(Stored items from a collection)
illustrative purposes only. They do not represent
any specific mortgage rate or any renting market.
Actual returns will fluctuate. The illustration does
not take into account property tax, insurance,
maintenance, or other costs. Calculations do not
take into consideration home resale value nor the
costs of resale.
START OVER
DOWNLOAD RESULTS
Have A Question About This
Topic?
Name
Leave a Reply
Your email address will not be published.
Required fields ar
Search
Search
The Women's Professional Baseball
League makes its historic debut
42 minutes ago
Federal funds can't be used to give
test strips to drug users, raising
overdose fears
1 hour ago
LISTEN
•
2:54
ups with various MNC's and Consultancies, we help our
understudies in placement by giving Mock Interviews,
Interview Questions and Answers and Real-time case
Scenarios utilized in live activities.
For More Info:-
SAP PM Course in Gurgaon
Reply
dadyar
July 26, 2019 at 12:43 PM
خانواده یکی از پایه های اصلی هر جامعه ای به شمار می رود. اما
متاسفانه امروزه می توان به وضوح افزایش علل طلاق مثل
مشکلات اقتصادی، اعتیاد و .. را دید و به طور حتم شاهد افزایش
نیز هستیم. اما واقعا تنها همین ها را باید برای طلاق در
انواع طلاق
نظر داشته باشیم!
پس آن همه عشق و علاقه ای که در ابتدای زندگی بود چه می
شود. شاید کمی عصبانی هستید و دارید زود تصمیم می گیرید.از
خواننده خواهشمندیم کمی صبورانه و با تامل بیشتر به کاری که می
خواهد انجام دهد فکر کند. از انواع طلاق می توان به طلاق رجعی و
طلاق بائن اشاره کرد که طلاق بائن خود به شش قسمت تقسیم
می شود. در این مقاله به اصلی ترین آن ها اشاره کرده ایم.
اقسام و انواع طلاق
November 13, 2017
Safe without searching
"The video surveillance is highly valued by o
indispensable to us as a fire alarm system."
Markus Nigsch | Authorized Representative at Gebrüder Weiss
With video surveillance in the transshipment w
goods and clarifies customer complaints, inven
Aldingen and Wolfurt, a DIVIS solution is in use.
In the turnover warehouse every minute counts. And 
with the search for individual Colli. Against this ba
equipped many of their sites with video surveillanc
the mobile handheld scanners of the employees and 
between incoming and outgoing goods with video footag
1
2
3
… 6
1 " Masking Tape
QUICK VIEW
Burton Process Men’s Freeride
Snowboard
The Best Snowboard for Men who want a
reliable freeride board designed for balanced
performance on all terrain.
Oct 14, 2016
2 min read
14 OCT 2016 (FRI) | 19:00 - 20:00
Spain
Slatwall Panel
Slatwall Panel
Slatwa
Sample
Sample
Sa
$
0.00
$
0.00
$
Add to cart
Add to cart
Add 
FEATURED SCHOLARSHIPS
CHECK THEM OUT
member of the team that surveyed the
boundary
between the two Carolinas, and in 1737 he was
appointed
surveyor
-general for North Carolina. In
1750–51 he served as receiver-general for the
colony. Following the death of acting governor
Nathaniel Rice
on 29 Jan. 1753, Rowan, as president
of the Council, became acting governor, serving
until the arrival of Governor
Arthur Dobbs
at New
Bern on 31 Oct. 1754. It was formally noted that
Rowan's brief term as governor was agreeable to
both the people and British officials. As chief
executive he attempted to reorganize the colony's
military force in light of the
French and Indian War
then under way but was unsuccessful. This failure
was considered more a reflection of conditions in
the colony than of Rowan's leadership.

■ Task objective:
Report every line of the data above that contains the string "will" by copying it in full.

■ Written answer:
Actual returns will fluctuate. The illustration does
Your email address will not be published.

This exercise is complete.